5) La guerre commerciale sert de couverture à la diabolisation des idéaux conservateurs : Le concept de tarifs douaniers sur les produits étrangers afin d’encourager la production localisée et l’autosuffisance est une tactique aussi vieille que l’Amérique elle-même. Elle est de nature conservatrice et peut être une mesure efficace entre de bonnes mains. Cela dit, il faut une base manufacturière existante et des conditions économiques relativement stables. Une économie surendettée qui s’accroche désespérément au statut de réserve de sa monnaie et à l’inflation à vie est le PIRE environnement pour le lancement de ces taxes à l’importation. En fin de compte, l’Amérique n’a que peu ou pas d’influence sur ses concurrents parce que nous sommes plus dépendants d’eux qu’ils ne le sont de nous.

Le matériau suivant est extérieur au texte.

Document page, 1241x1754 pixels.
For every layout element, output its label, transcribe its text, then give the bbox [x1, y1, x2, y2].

Le fait que le déficit commercial des États-Unis ne cesse de se creuser au fur et à mesure que la guerre commerciale progresse en est la preuve évidente. Certains ont fait valoir que cela est dû au fait que les détaillants américains ont augmenté leurs achats à l’étranger avant l’entrée en vigueur des tarifs douaniers, mais les augmentations mineures des stocks de marchandises au détail n’appuient pas cette théorie. La baisse continue du ratio des stocks sur les ventes laisse également entrevoir une baisse du marché de la consommation aux États-Unis.
Quand il deviendra évident que la guerre commerciale est un échec, le rêve globaliste de diaboliser les modèles et les valeurs économiques conservateurs sera plus facile à réaliser. Alors que toutes les crises financières s’enroulent autour du cou de Trump, et donc des conservateurs par extension, on dira au public que la seule solution est de passer de l’autre côté de l’échiquier politique et économique d’une manière extrême. En d’autres termes, le socialisme à grande vitesse et le globalisme.

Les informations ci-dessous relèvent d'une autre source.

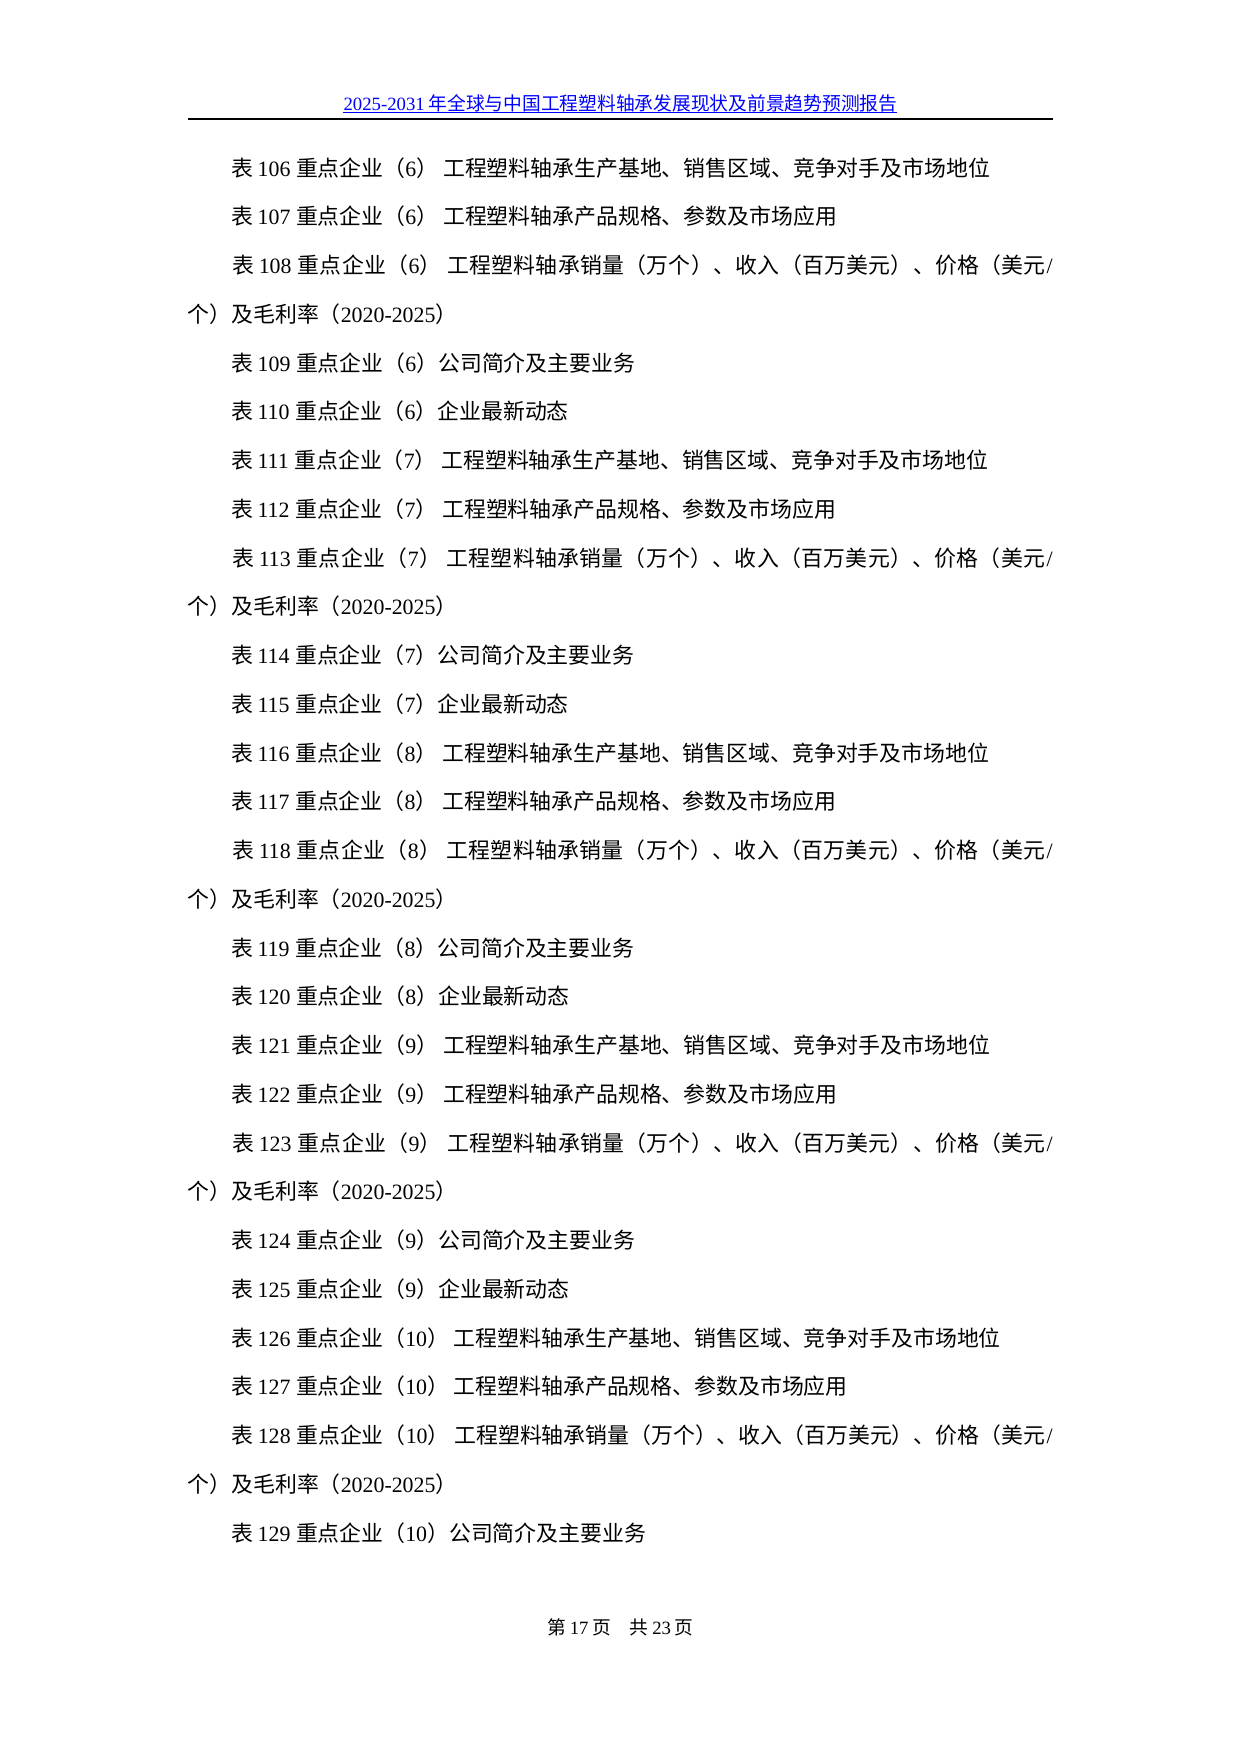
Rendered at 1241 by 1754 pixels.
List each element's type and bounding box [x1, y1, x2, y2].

text [187, 150, 1053, 1548]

Le succès de ce genre de propagande dépendra de la question de savoir si les gens ont reçu une éducation adéquate quant à la VRAIE source de nos maux financiers. Si le mot sur les lèvres des masses est « Trump l’a fait », alors nous sommes dans le pétrin. Si le mot est « Les banquiers centraux l’ont fait et Trump n’était qu’un simple coursier… » alors nous pourrions avoir une chance d’empêcher le navire de couler complètement.